Photos with calibration data:
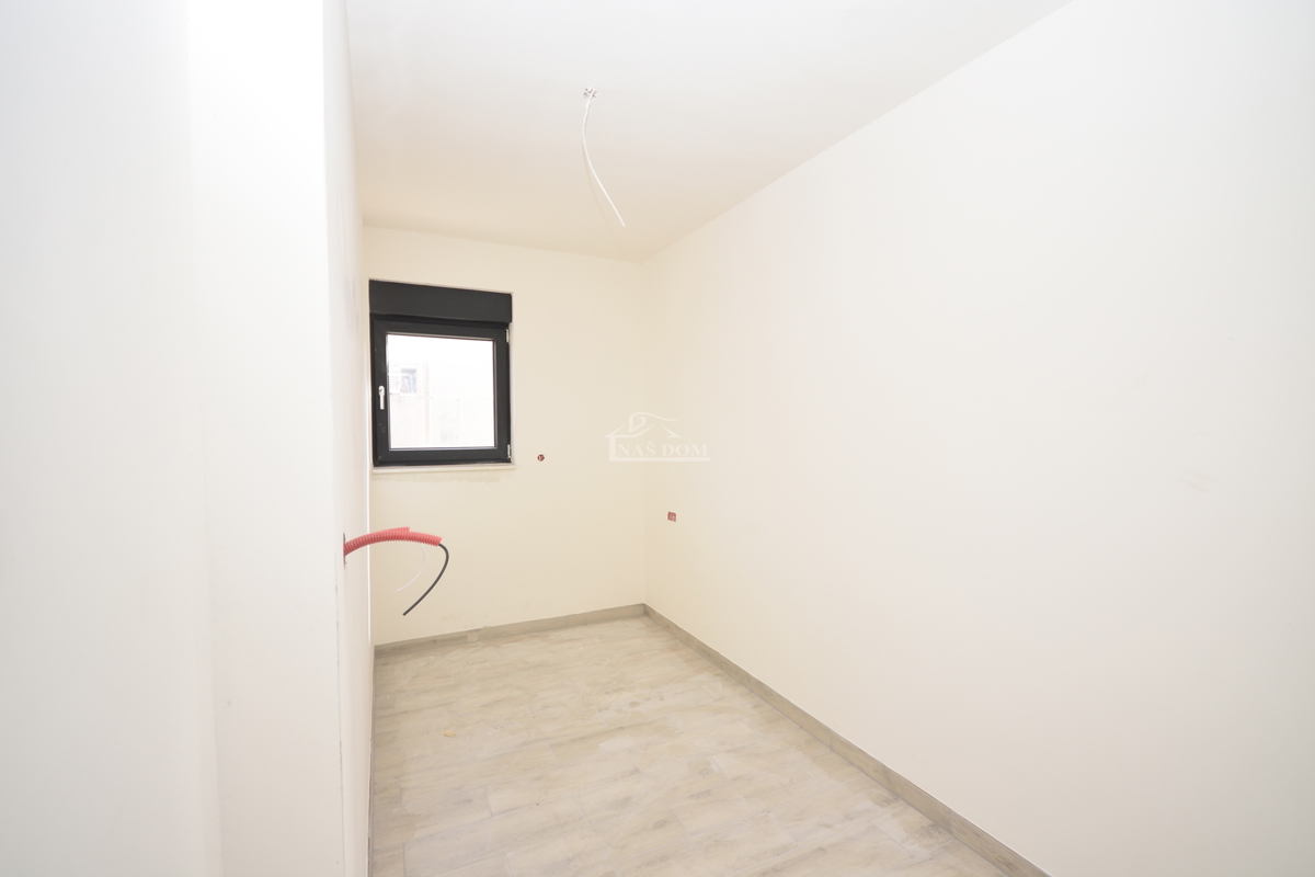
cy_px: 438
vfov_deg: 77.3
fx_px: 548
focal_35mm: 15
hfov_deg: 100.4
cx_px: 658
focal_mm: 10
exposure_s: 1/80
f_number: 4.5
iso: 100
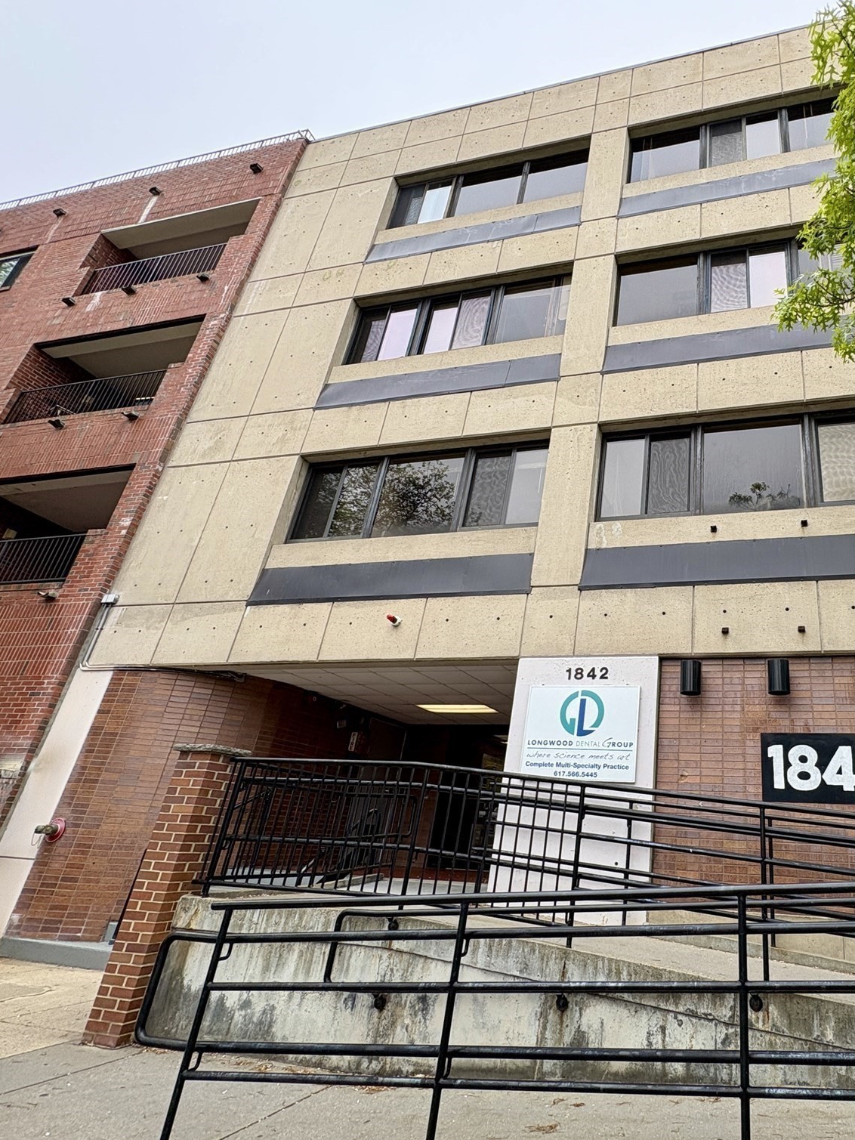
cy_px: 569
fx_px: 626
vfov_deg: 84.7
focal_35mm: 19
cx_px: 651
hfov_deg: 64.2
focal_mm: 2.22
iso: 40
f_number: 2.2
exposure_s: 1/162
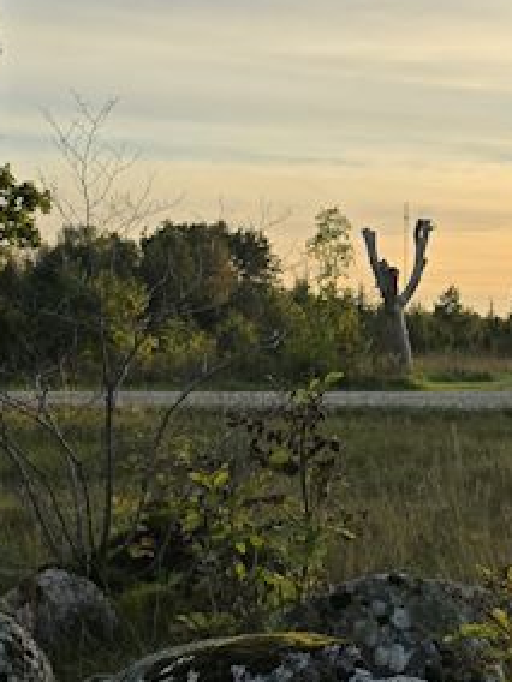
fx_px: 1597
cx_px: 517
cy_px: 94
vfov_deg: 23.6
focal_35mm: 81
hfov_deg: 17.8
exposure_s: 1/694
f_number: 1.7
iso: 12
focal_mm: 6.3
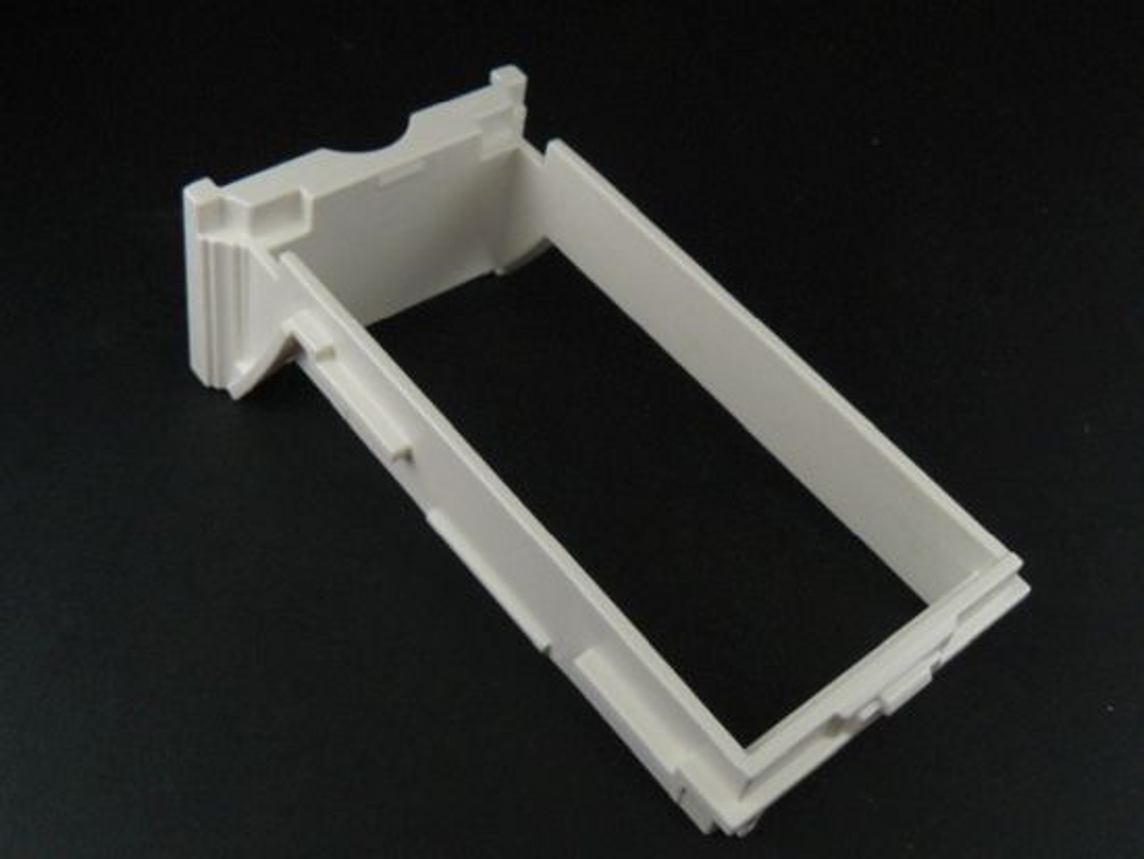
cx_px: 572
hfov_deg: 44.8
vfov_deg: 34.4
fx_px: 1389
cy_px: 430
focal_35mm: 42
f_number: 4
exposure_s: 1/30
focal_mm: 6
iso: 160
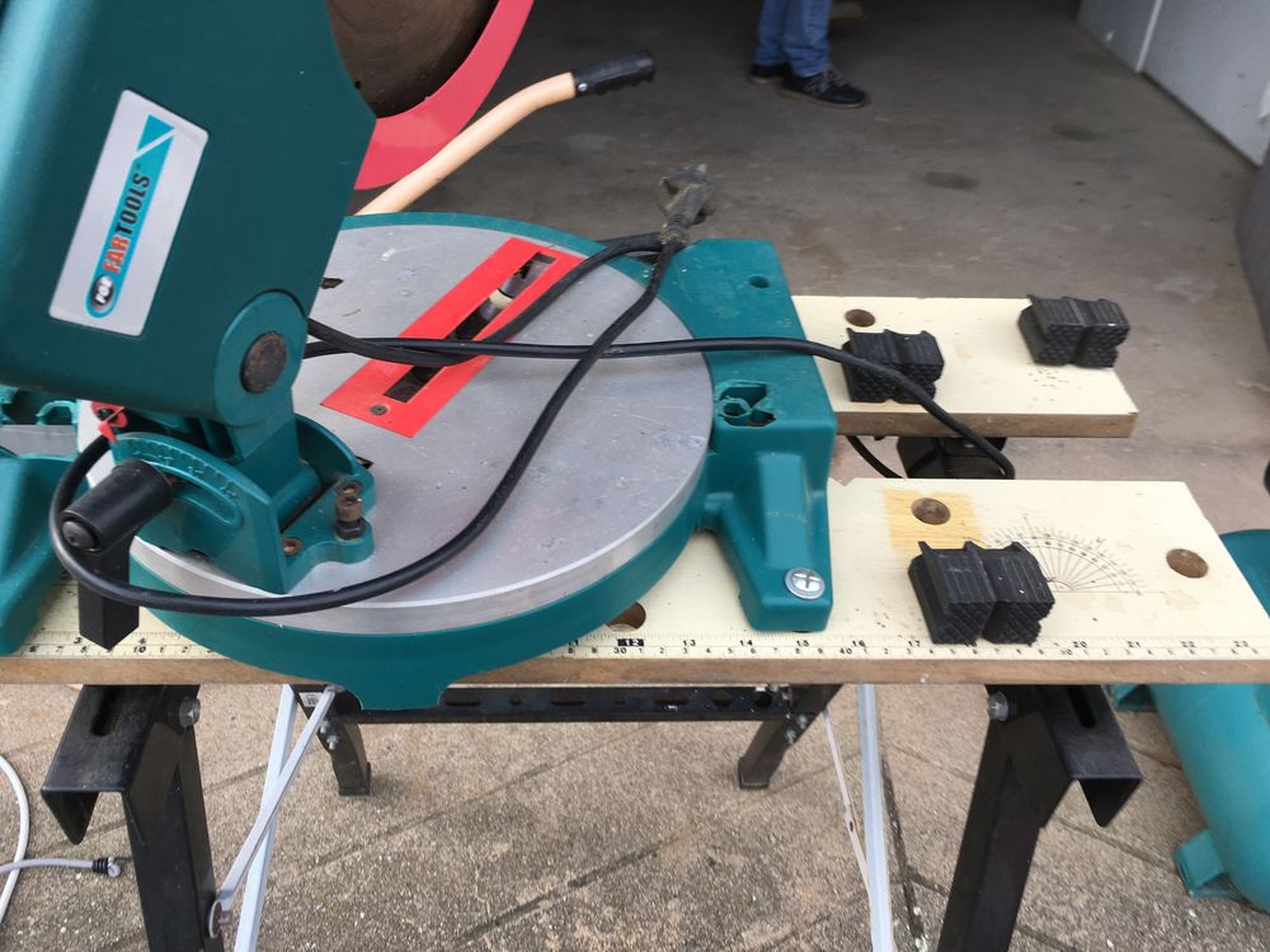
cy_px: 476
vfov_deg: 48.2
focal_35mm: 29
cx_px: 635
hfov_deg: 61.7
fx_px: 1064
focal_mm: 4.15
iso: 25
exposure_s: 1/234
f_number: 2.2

## AIM OF THE TASK
Only an exact copy of the lines from the one with "focal_35mm: 15" through the last line of the data above is wanted, and no pictures.

## EXERCISE OUTPUT
focal_35mm: 15
hfov_deg: 100.4
cx_px: 658
focal_mm: 10
exposure_s: 1/80
f_number: 4.5
iso: 100
cy_px: 569
fx_px: 626
vfov_deg: 84.7
focal_35mm: 19
cx_px: 651
hfov_deg: 64.2
focal_mm: 2.22
iso: 40
f_number: 2.2
exposure_s: 1/162
fx_px: 1597
cx_px: 517
cy_px: 94
vfov_deg: 23.6
focal_35mm: 81
hfov_deg: 17.8
exposure_s: 1/694
f_number: 1.7
iso: 12
focal_mm: 6.3
cx_px: 572
hfov_deg: 44.8
vfov_deg: 34.4
fx_px: 1389
cy_px: 430
focal_35mm: 42
f_number: 4
exposure_s: 1/30
focal_mm: 6
iso: 160
cy_px: 476
vfov_deg: 48.2
focal_35mm: 29
cx_px: 635
hfov_deg: 61.7
fx_px: 1064
focal_mm: 4.15
iso: 25
exposure_s: 1/234
f_number: 2.2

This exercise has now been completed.